I get 20kg buxton wild birdseed from CLB in Thurso for about £14 max I think less being honest, I get 20 kilo rabbit mix for £8.80.

----------


## Liz

> Hi Liz
> 
> These are his top twenty best sellers that he suggested that I stock, however, I would need some feed back from prospective customers to gauge what quantity and price they are paying so that if I take a shot at it, it would represent value for money for a like for like product.
> 
> *Mark 1 Pigeon Flyer,* *Mixed Poultry Corn,* *Niger,* *Peanuts,* *Striped Sunflower,* *Black Sunflower,* *Sunflower Hearts,* *Cressett Wild Bird,* *Songbird No-Mess,* *Parakeet and Cockatiel,* *Budgie Mix,* *Canary Mix,* *Fruity Parrot Mix,* *Hamster and Gerbil,* *Guinea Pig,* *Rabbit Mix,* *Pond Sticks,* *Pond Pellets,* *Mini Markies,* *Biscrok,* *Bonio Charcoal.*
> 
> Only time will tell if there is a market this far North, but early indications are that quality and price has in the past struggled to go hand in hand.
> 
> I have some sunflower hearts here as a sample, if you would like me to swing by when I am up your way, let me know.
> ...


 
Do you know how much the sunflower hearts cost Kevin?

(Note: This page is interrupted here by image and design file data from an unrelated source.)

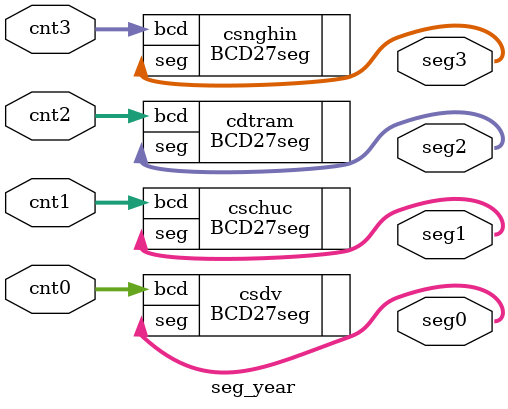
<source format=v>
module seg_year (
    input [3:0] cnt3, cnt2, cnt1, cnt0,
    output [6:0] seg3, seg2, seg1, seg0
);
    BCD27seg csnghin(
        .bcd(cnt3),
        .seg(seg3)
    );

    BCD27seg cdtram(
        .bcd(cnt2),
        .seg(seg2)
    );

    BCD27seg cschuc(
        .bcd(cnt1),
        .seg(seg1)
    );

    BCD27seg csdv(
        .bcd(cnt0),
        .seg(seg0)
    );
endmodule
</source>
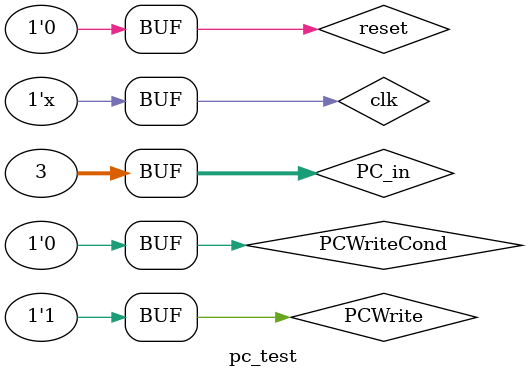
<source format=v>
`timescale 1ns / 1ps


module pc_test;

	// Inputs
	reg PCWrite;
	reg PCWriteCond;
	reg [31:0] PC_in;
	reg clk;
	reg reset;

	// Outputs
	wire [31:0] PCAddress;

	// Instantiate the Unit Under Test (UUT)
	ProgramCounter uut (
		.PCAddress(PCAddress), 
		.PCWrite(PCWrite), 
		.PCWriteCond(PCWriteCond), 
		.PC_in(PC_in), 
		.clk(clk), 
		.reset(reset)
	);
	
	// Initialize clock
	always #5
		clk = ~clk;

	initial begin
		// Initialize Inputs
		PCWrite = 0;
		PCWriteCond = 0;
		PC_in = 0;
		clk = 0;
		reset = 0;

		// Wait 100 ns for global reset to finish
		#100;
        
		// Add stimulus here
		PCWrite = 1;
		PC_in = 1;
		#100;
		
		PC_in = 2;
		#100;
		
		PC_in = 3;
		
	end
      
endmodule


</source>
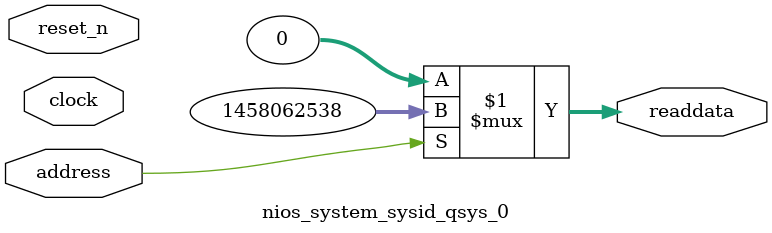
<source format=v>

`timescale 1ns / 1ps
// synthesis translate_on

// turn off superfluous verilog processor warnings 
// altera message_level Level1 
// altera message_off 10034 10035 10036 10037 10230 10240 10030 

module nios_system_sysid_qsys_0 (
               // inputs:
                address,
                clock,
                reset_n,

               // outputs:
                readdata
             )
;

  output  [ 31: 0] readdata;
  input            address;
  input            clock;
  input            reset_n;

  wire    [ 31: 0] readdata;
  //control_slave, which is an e_avalon_slave
  assign readdata = address ? 1458062538 : 0;

endmodule




</source>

To be honest I can get good quality bird food online for the same price but if you were going to stock it I'd rather buy from you. :Grin:

----------


## Dadie

After the last pig we got, I rendered down the fat and made lots and lots of fat balls with sunflower hearts and oatmeal in.
Very popular with the starlings...but its the littler birdies im hoping to attract!

----------


## goldfinch

i use nyger seed and nyger seed feeder in my garden and now have up to 50 goldfinches at a time in my garden feeding

----------